• _SUPPLIED DATA_:
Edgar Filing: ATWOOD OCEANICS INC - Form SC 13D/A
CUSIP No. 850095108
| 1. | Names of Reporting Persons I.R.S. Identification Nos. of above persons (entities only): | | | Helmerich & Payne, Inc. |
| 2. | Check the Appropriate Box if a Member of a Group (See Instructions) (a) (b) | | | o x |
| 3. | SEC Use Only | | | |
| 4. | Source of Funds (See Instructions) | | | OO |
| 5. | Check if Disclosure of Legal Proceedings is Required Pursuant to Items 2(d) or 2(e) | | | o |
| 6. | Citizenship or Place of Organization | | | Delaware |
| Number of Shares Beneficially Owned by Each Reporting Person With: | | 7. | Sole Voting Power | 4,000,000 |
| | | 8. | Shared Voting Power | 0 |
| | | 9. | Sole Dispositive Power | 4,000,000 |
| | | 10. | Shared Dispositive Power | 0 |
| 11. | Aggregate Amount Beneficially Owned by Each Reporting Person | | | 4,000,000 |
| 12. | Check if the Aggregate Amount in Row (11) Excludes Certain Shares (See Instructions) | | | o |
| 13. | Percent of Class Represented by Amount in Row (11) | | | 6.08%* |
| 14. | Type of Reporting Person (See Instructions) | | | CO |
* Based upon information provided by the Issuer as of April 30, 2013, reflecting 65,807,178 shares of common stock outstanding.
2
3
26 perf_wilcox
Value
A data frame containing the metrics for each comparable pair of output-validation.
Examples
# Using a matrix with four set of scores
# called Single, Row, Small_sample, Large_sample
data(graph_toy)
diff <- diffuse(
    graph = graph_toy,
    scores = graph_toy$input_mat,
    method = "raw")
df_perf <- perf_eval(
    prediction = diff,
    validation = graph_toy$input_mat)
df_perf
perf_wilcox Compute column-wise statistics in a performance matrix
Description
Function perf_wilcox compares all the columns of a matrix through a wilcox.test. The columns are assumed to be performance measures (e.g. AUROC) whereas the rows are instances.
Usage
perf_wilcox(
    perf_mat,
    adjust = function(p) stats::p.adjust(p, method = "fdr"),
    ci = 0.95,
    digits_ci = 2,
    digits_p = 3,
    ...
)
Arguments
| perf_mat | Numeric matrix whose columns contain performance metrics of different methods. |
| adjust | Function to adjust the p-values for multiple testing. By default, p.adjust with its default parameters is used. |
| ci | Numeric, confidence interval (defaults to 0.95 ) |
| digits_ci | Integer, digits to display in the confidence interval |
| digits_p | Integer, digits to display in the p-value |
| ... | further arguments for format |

• _TASK DESCRIPTION_: Look above for the line containing "# Using a matrix with four set of scores", then transcribe it and all lines after it through the last, exactly and with nothing else.

• _SOLVED PROBLEM_:
# Using a matrix with four set of scores
# called Single, Row, Small_sample, Large_sample
data(graph_toy)
diff <- diffuse(
    graph = graph_toy,
    scores = graph_toy$input_mat,
    method = "raw")
df_perf <- perf_eval(
    prediction = diff,
    validation = graph_toy$input_mat)
df_perf
perf_wilcox Compute column-wise statistics in a performance matrix
Description
Function perf_wilcox compares all the columns of a matrix through a wilcox.test. The columns are assumed to be performance measures (e.g. AUROC) whereas the rows are instances.
Usage
perf_wilcox(
    perf_mat,
    adjust = function(p) stats::p.adjust(p, method = "fdr"),
    ci = 0.95,
    digits_ci = 2,
    digits_p = 3,
    ...
)
Arguments
| perf_mat | Numeric matrix whose columns contain performance metrics of different methods. |
| adjust | Function to adjust the p-values for multiple testing. By default, p.adjust with its default parameters is used. |
| ci | Numeric, confidence interval (defaults to 0.95 ) |
| digits_ci | Integer, digits to display in the confidence interval |
| digits_p | Integer, digits to display in the p-value |
| ... | further arguments for format |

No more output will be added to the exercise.